Task to carry out »
Return the lines from the line with "Auf der Karte anzeigen" up to and including the line with "hợp với máy móc, thiết bị của mình nhé", without changing them. Leave the pictures out of your answer.

(Saved entries)
--- START ---
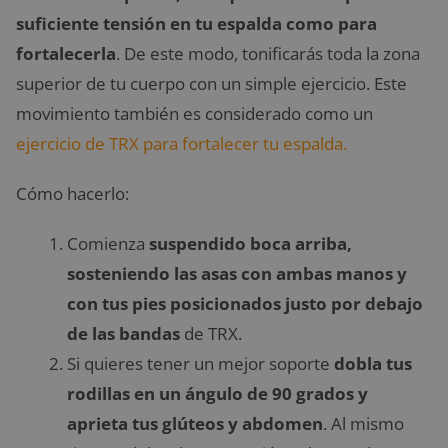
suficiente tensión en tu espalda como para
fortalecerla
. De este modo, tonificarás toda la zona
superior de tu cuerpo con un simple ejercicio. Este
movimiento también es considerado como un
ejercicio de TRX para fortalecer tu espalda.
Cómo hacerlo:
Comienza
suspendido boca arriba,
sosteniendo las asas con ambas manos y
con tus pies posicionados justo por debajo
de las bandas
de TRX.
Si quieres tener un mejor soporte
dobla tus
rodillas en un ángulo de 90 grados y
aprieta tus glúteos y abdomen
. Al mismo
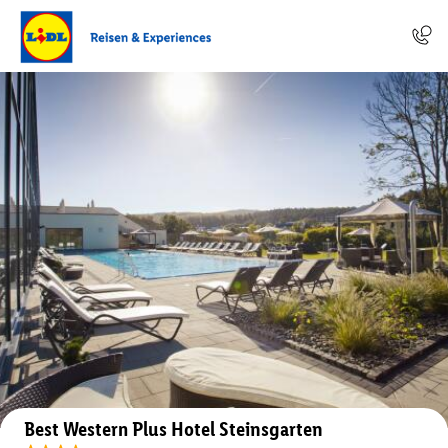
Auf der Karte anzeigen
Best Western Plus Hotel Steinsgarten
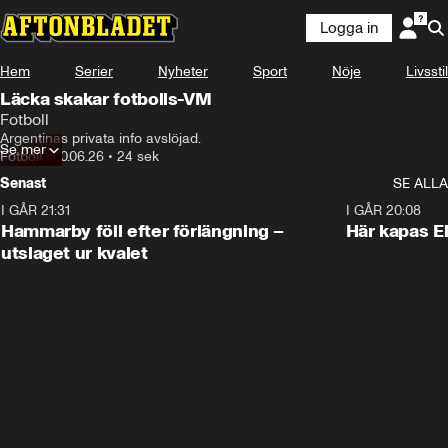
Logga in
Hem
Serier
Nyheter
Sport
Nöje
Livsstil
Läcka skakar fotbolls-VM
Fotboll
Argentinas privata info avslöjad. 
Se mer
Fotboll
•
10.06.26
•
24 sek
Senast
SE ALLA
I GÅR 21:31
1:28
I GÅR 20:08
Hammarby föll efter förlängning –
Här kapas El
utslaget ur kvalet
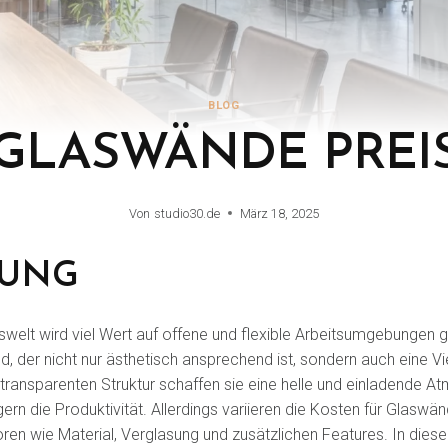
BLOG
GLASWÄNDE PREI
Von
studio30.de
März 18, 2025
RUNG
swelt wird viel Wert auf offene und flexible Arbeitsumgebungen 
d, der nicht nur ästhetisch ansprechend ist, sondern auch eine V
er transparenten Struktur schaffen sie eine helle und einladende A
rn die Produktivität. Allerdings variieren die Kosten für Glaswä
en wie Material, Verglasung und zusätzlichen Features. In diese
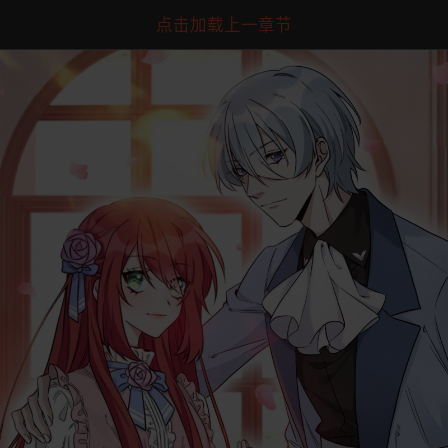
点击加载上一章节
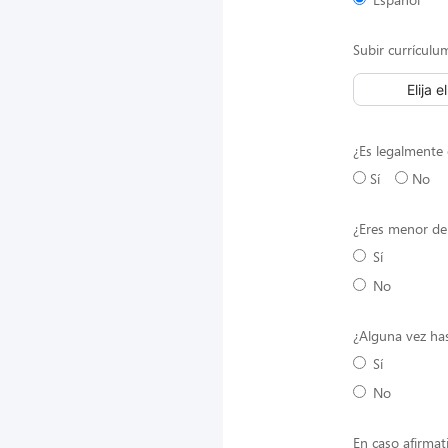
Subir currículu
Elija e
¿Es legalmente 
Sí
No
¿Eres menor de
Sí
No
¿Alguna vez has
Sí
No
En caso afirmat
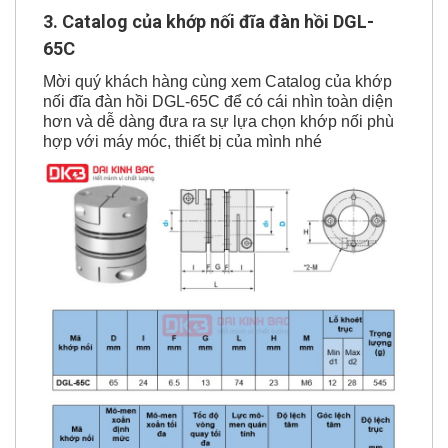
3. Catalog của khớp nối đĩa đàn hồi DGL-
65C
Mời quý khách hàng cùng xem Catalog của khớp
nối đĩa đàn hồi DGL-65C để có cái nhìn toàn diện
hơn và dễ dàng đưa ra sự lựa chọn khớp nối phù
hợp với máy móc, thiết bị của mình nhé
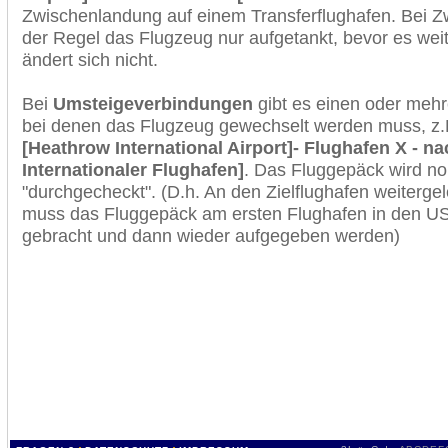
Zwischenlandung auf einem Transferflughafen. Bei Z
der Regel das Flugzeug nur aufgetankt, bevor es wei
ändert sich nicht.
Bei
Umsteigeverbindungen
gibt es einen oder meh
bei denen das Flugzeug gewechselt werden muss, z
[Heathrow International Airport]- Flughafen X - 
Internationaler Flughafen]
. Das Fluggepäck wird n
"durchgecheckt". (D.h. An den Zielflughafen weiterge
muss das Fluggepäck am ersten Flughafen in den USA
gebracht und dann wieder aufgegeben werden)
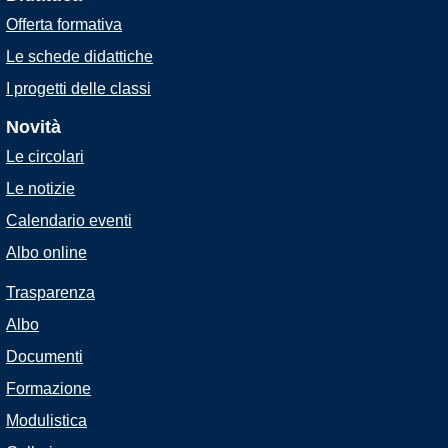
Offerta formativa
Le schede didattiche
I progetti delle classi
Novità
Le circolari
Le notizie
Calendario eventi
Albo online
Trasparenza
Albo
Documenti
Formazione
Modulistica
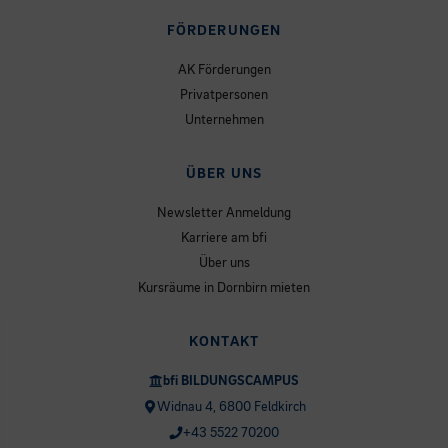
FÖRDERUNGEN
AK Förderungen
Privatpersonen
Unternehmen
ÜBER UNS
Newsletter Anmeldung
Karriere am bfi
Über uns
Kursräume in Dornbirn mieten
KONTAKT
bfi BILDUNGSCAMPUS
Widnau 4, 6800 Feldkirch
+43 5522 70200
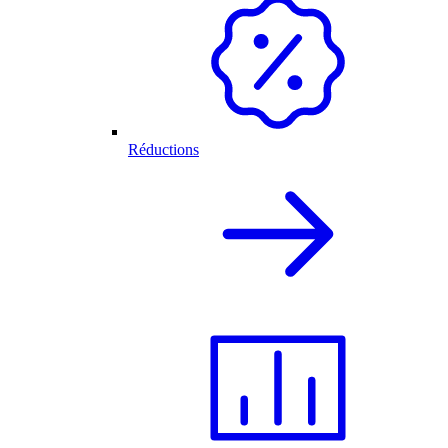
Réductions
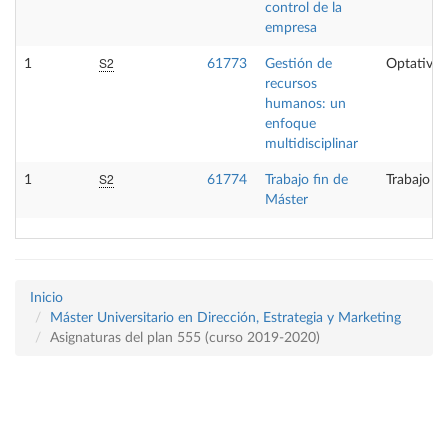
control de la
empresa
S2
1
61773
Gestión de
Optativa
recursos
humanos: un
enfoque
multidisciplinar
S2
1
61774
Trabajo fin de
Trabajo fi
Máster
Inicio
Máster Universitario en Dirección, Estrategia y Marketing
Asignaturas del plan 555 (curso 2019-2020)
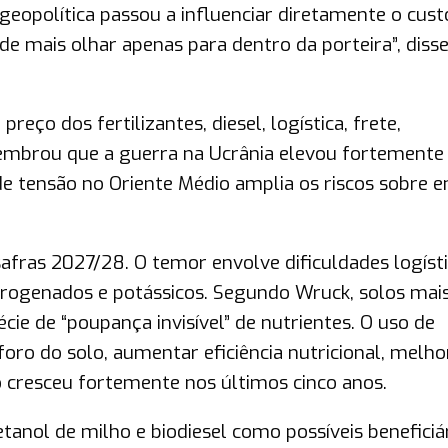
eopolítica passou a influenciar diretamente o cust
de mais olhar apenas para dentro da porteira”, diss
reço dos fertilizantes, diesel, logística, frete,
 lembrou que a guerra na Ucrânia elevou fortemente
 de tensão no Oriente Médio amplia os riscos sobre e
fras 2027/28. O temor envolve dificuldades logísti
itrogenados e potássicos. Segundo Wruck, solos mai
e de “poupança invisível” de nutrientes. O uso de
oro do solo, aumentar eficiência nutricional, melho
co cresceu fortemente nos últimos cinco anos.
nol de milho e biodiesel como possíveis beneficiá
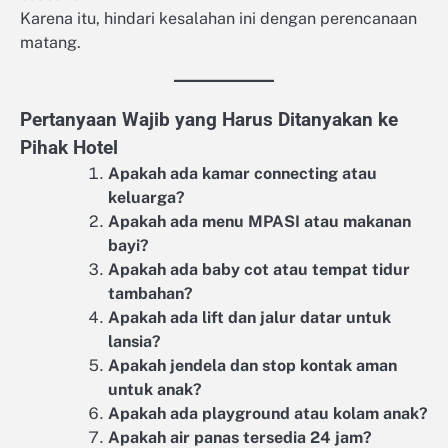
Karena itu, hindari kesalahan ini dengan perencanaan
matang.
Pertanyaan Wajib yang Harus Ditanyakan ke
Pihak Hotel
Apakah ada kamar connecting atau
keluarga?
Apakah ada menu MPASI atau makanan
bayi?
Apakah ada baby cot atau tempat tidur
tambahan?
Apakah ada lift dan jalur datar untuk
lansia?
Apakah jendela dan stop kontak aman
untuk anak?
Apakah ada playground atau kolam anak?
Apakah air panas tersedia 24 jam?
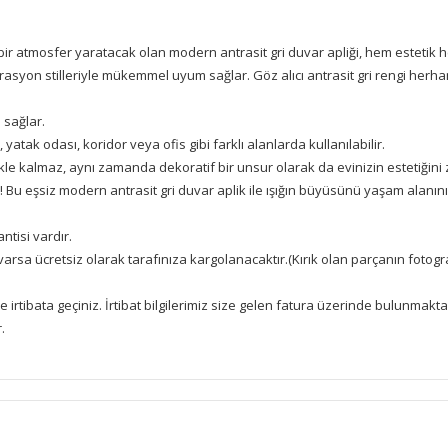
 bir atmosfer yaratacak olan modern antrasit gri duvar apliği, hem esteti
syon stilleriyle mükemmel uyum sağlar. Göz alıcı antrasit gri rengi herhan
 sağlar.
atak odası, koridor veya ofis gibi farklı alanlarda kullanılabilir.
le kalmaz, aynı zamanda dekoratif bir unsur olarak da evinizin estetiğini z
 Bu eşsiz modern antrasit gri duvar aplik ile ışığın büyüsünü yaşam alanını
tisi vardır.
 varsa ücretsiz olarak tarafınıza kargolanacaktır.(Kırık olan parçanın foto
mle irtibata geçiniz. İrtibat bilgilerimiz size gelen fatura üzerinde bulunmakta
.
--- END ---
Answer section »
Auf der Karte anzeigen
Best Western Plus Hotel Steinsgarten
Logga in
Hem
Serier
Nyheter
Sport
Nöje
Livsstil
Läcka skakar fotbolls-VM
Fotboll
Argentinas privata info avslöjad. 
Se mer
Fotboll
•
10.06.26
•
24 sek
Senast
SE ALLA
I GÅR 21:31
1:28
I GÅR 20:08
Hammarby föll efter förlängning –
Här kapas El
utslaget ur kvalet
BLOG
GLASWÄNDE PREI
Von
studio30.de
März 18, 2025
RUNG
swelt wird viel Wert auf offene und flexible Arbeitsumgebungen 
d, der nicht nur ästhetisch ansprechend ist, sondern auch eine V
er transparenten Struktur schaffen sie eine helle und einladende A
rn die Produktivität. Allerdings variieren die Kosten für Glaswä
en wie Material, Verglasung und zusätzlichen Features. In diese
点击加载上一章节
Subir currículu
Elija e
¿Es legalmente 
Sí
No
¿Eres menor de
Sí
No
¿Alguna vez has
Sí
No
En caso afirmat
3. Catalog của khớp nối đĩa đàn hồi DGL-
65C
Mời quý khách hàng cùng xem Catalog của khớp
nối đĩa đàn hồi DGL-65C để có cái nhìn toàn diện
hơn và dễ dàng đưa ra sự lựa chọn khớp nối phù
hợp với máy móc, thiết bị của mình nhé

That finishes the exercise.